- SEITENAUSZUG -

◆ ◆ ◆

Nachruf:Der Comicforscher

Reinhold Reitberger, Autor des Grundlagenwerkes "Comics. Anatomie eines Massenmediums", ist Ende Juni gestorben. Der Kontakt zu seinen Weggefährten war zuletzt abgebrochen

Von Jürgen Moises

Weißt du etwas vom Reinhold Reitberger? Weißt du, was der jetzt macht? Fragen wie diese gab es in den vergangenen Jahren immer wieder in der Münchner Comicszene. Aber: "Keiner. Keiner. Niemand wusste was." So berichtet es Rainer Schneider, Mitglied des Comic-Vereins Comicaze und Mitarbeiter des Münchner Comicfestivals, am Telefon. "Ich habe ihn sehr gerne gemocht, war ihm auch freundschaftlich verbunden. Aber er war dann irgendwie weg." Selbst die Adresse, die Telefonnummer wusste keiner. Dabei war Reinhold Reitberger nicht irgendeiner in der Comicszene, sondern ein "Ersttäter", nahezu "göttergleich", sagt Schneider. Im Jahr 1971 hat er mit Wolfgang J. Fuchs "Comics. Anatomie eines Massenmediums" herausgebracht und damit vor 50 Jahren die erste ernsthafte, deutschsprachige Auseinandersetzung mit dem Medium.

◆ ◆ ◆

Datensätze aus einer Datensammlung:
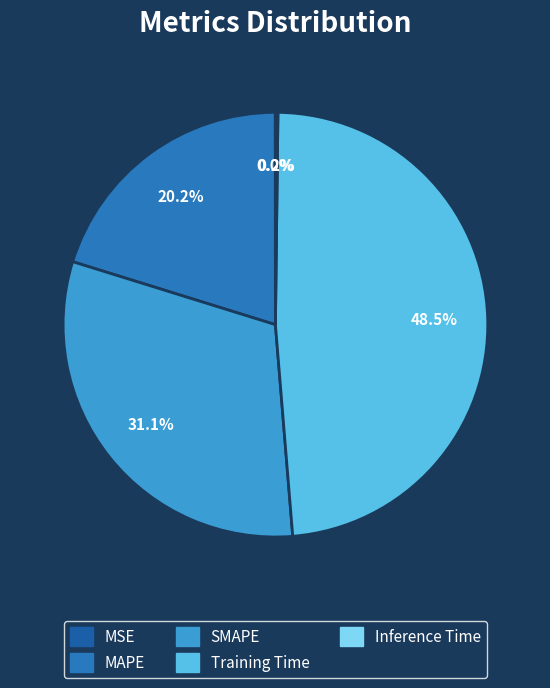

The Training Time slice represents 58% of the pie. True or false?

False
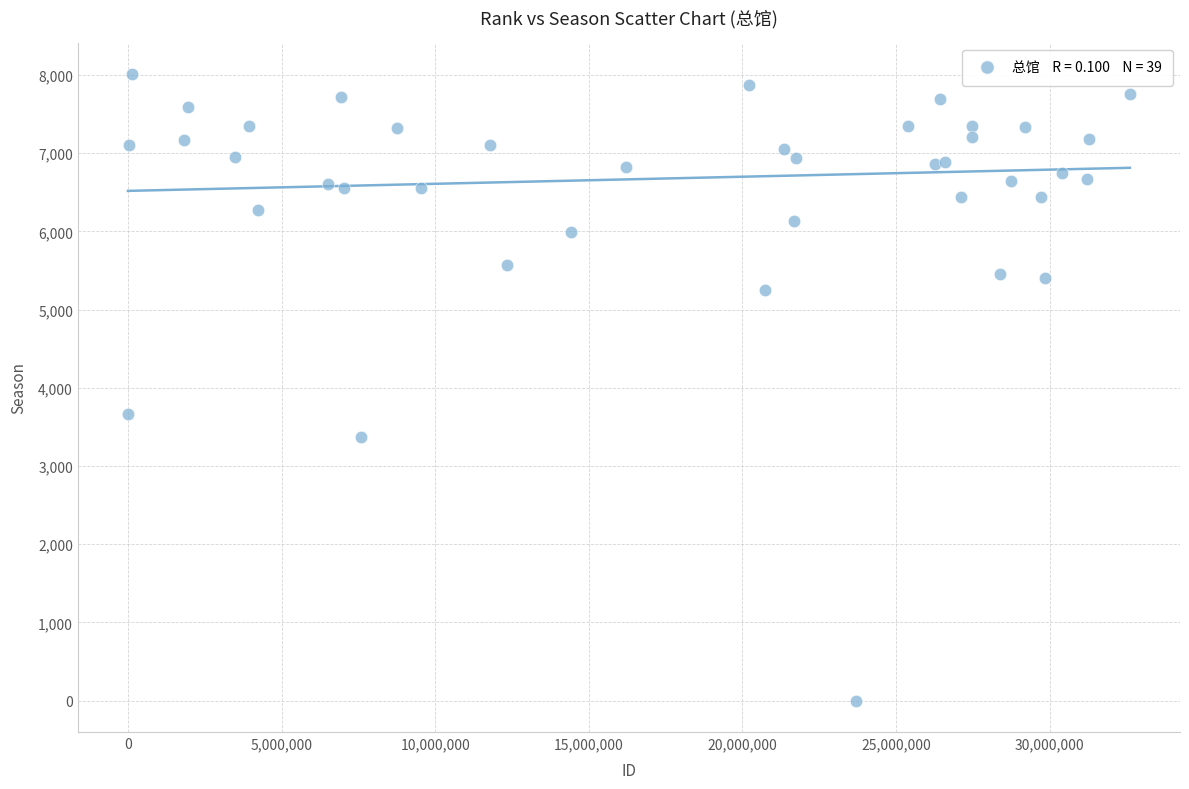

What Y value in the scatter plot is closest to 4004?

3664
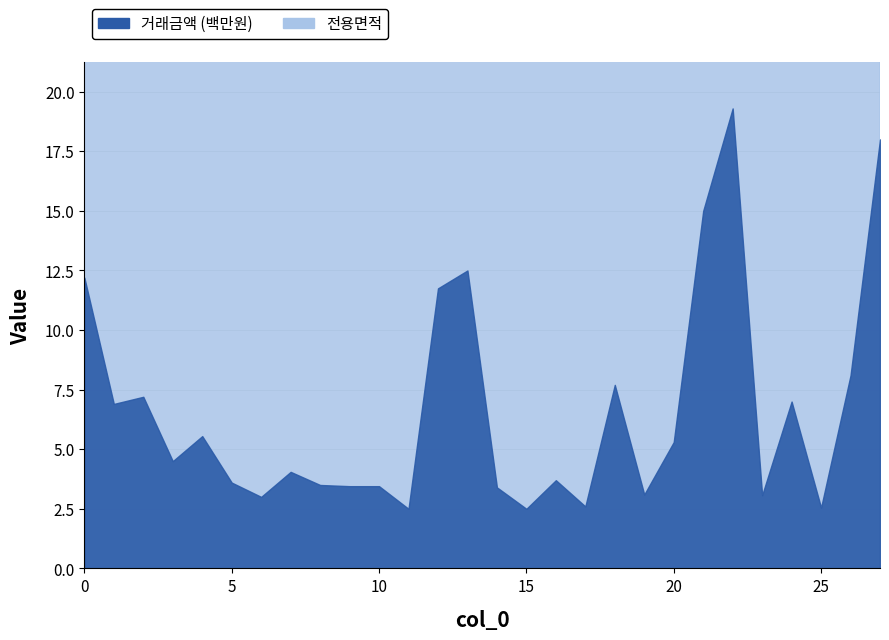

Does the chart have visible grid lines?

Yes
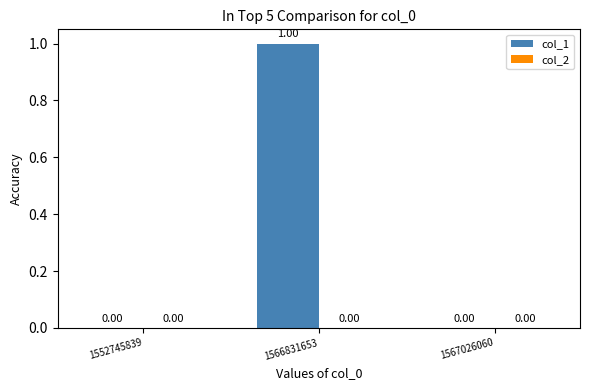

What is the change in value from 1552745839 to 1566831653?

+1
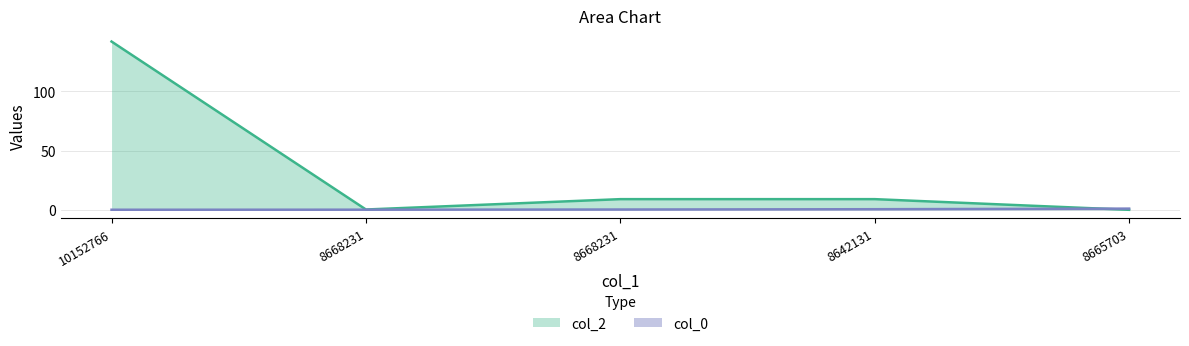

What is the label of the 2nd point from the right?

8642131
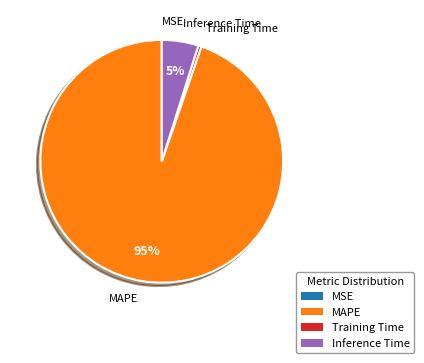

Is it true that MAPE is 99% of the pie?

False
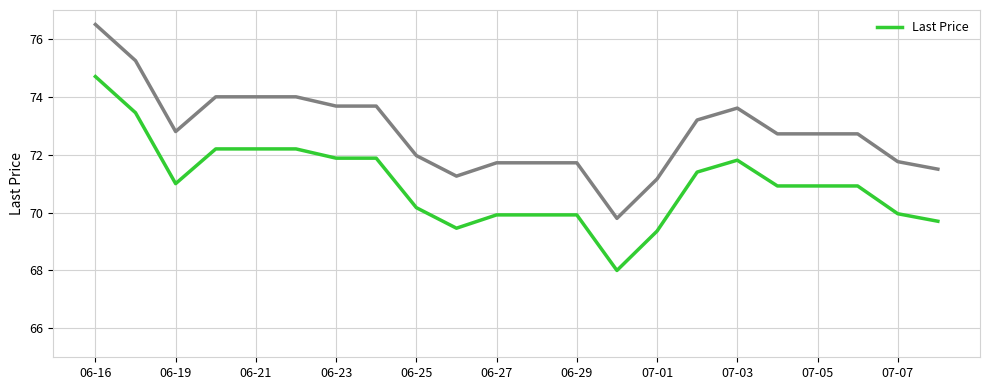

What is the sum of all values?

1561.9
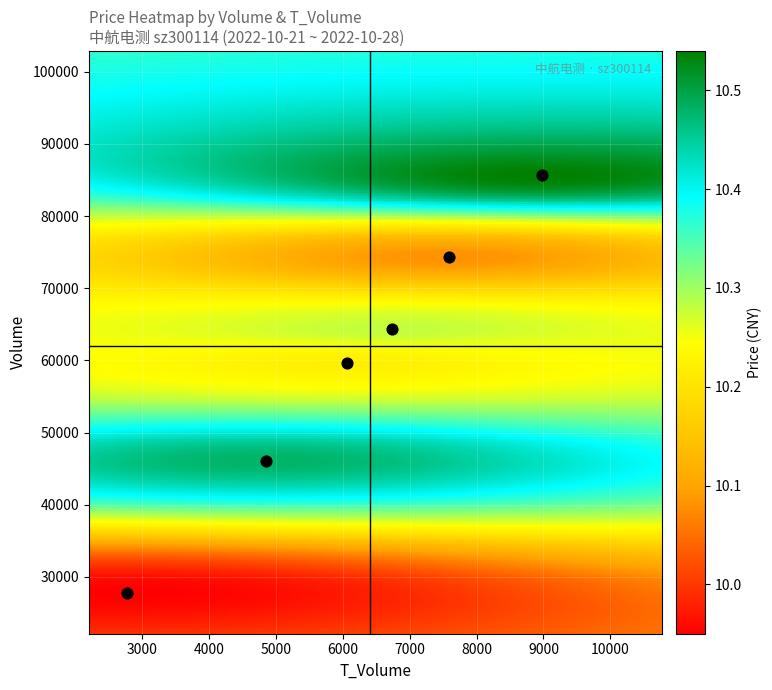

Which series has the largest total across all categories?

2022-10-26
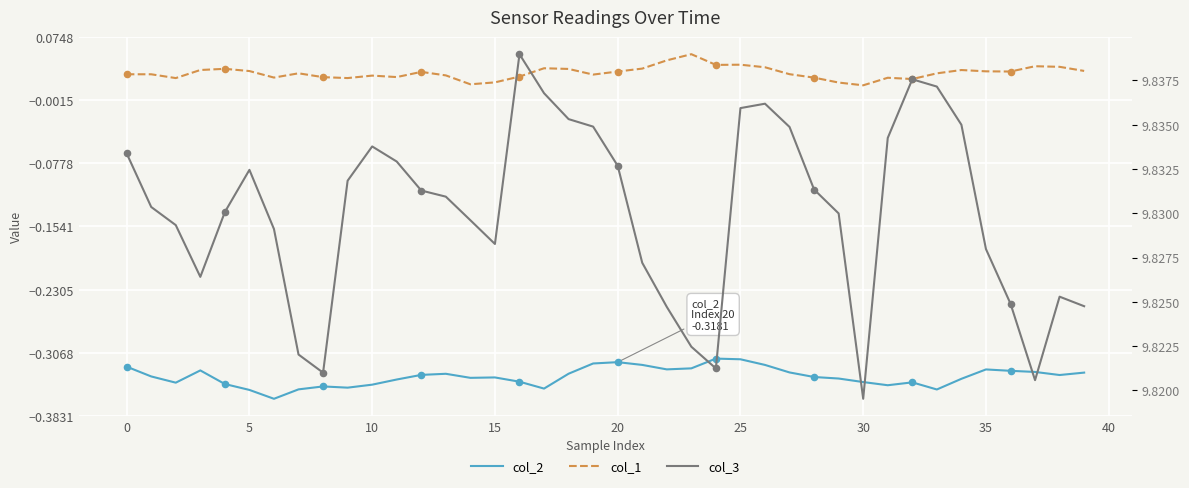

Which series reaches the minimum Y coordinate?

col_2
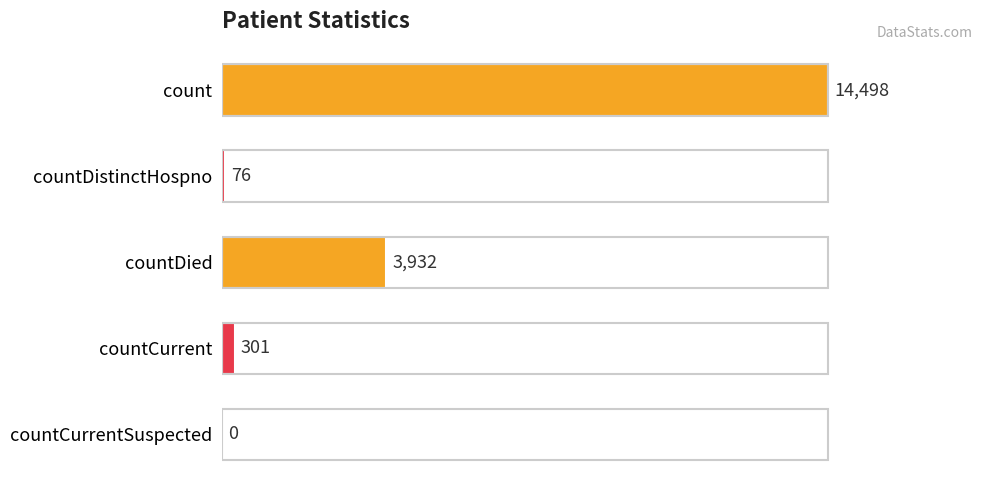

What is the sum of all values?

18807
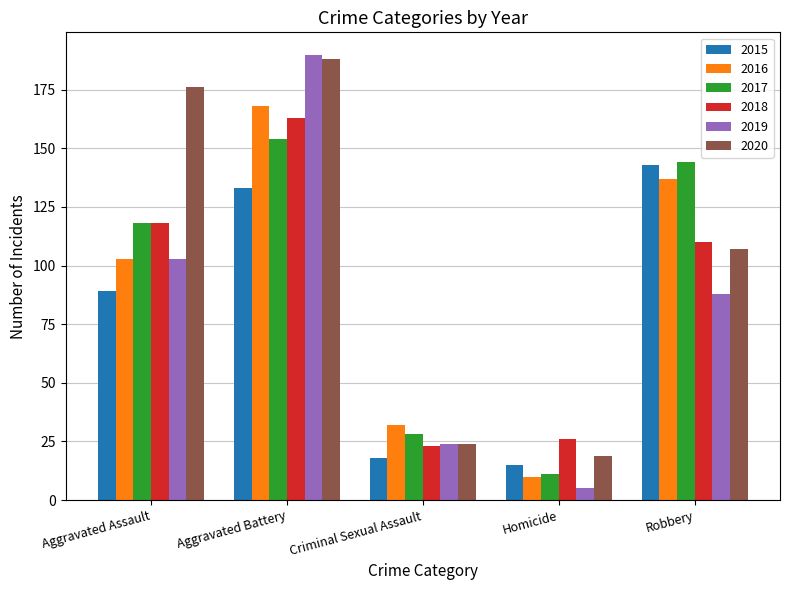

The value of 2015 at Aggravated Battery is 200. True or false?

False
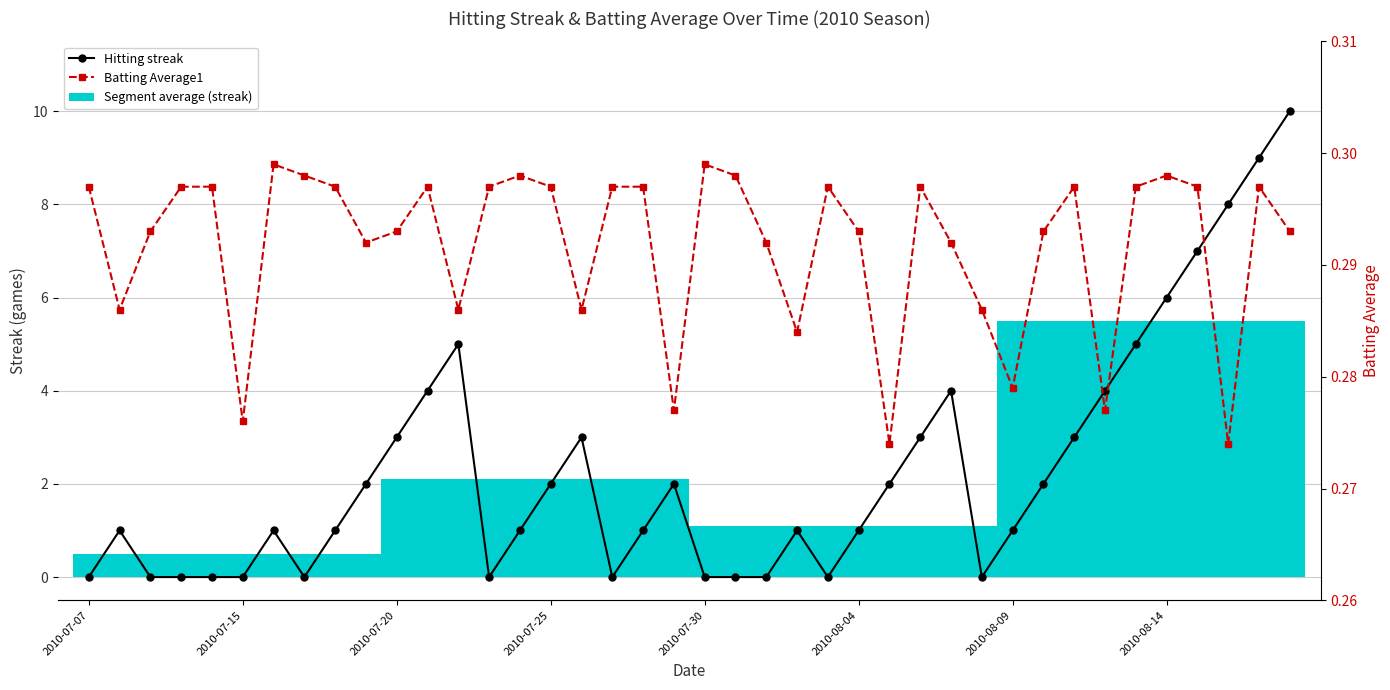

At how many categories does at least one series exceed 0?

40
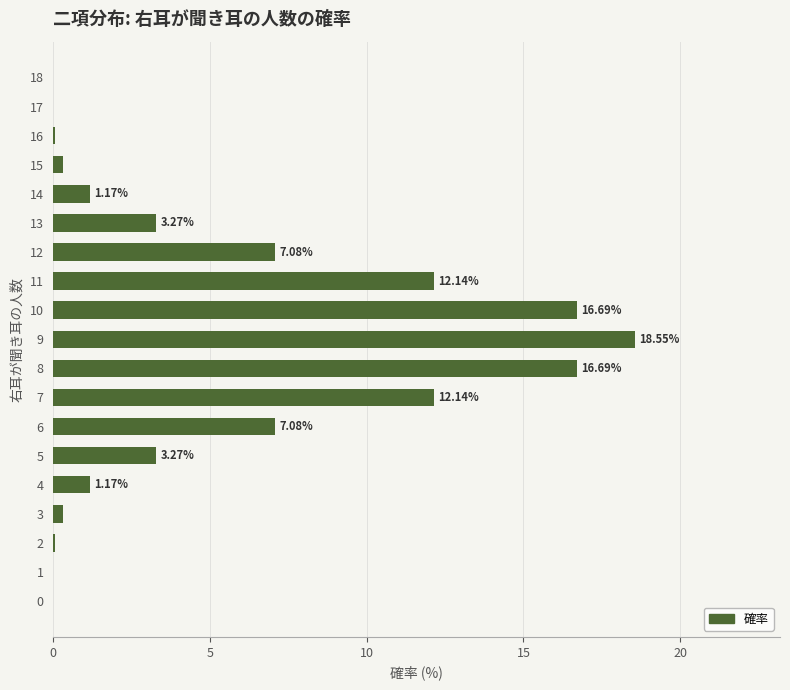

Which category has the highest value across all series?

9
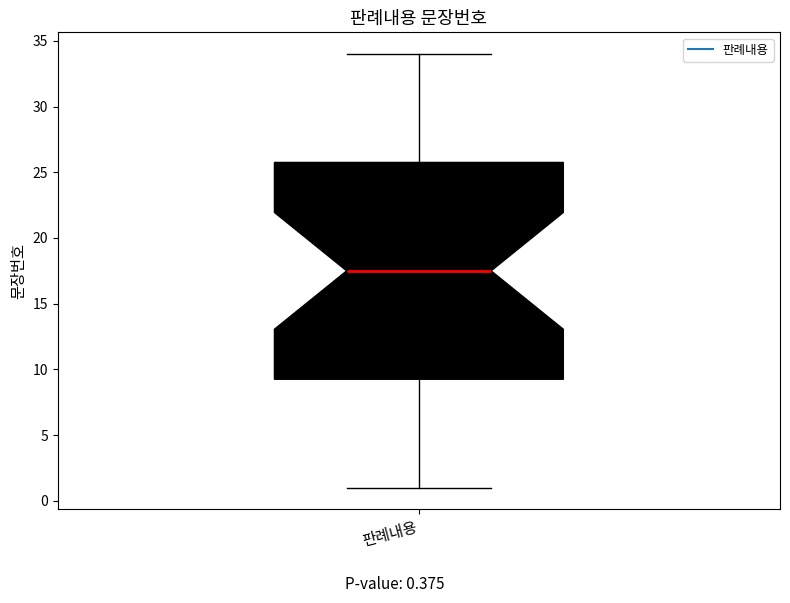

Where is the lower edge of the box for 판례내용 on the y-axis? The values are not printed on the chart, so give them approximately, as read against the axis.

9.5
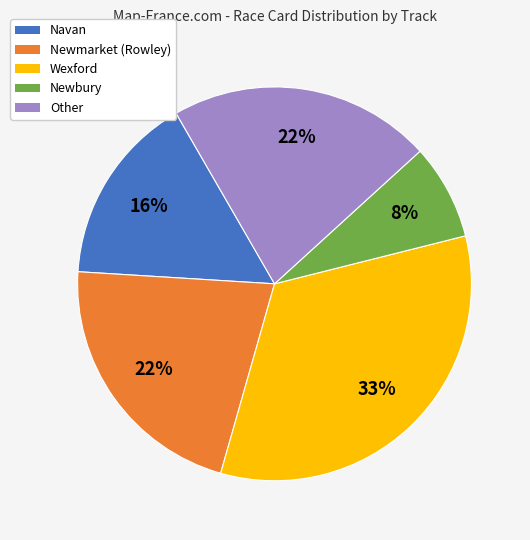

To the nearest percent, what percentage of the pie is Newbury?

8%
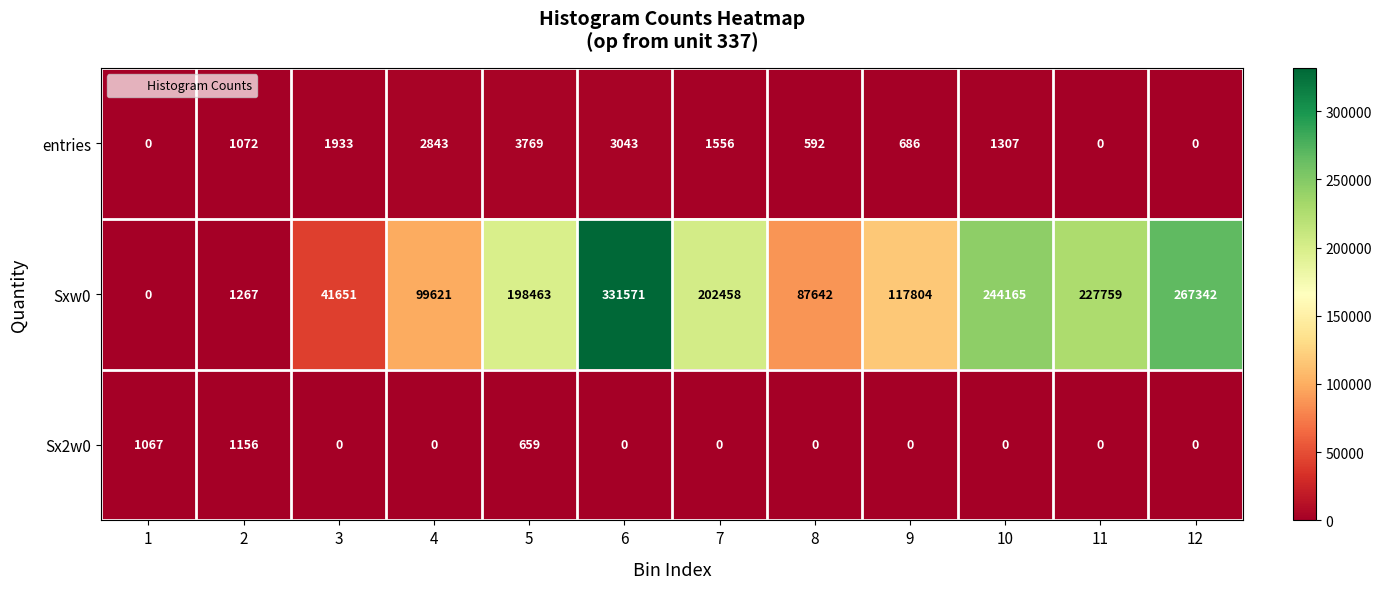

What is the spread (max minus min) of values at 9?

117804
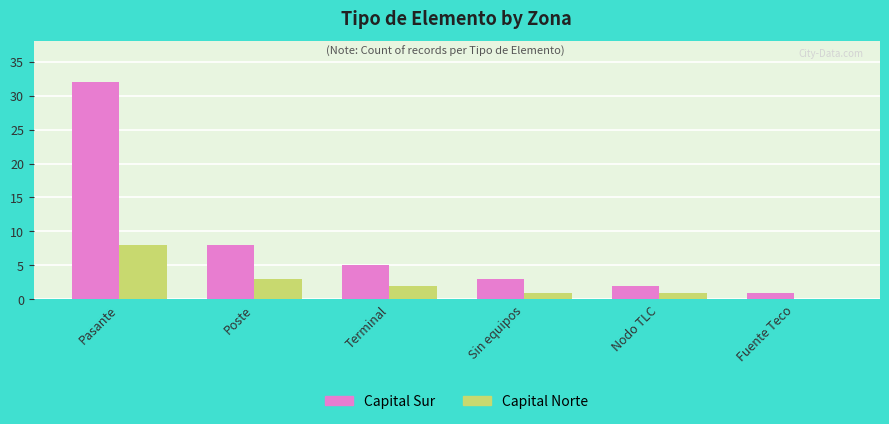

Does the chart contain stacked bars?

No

◆ ◆ ◆

- AUFGABE -
Schreiben Sie bitte aus dem Nachruf den Abschnitt von „Von Jürgen Moises“ bis einschließlich „Auseinandersetzung mit dem Medium.“ wortgetreu ab.

- ERGEBNIS -
Von Jürgen Moises

Weißt du etwas vom Reinhold Reitberger? Weißt du, was der jetzt macht? Fragen wie diese gab es in den vergangenen Jahren immer wieder in der Münchner Comicszene. Aber: "Keiner. Keiner. Niemand wusste was." So berichtet es Rainer Schneider, Mitglied des Comic-Vereins Comicaze und Mitarbeiter des Münchner Comicfestivals, am Telefon. "Ich habe ihn sehr gerne gemocht, war ihm auch freundschaftlich verbunden. Aber er war dann irgendwie weg." Selbst die Adresse, die Telefonnummer wusste keiner. Dabei war Reinhold Reitberger nicht irgendeiner in der Comicszene, sondern ein "Ersttäter", nahezu "göttergleich", sagt Schneider. Im Jahr 1971 hat er mit Wolfgang J. Fuchs "Comics. Anatomie eines Massenmediums" herausgebracht und damit vor 50 Jahren die erste ernsthafte, deutschsprachige Auseinandersetzung mit dem Medium.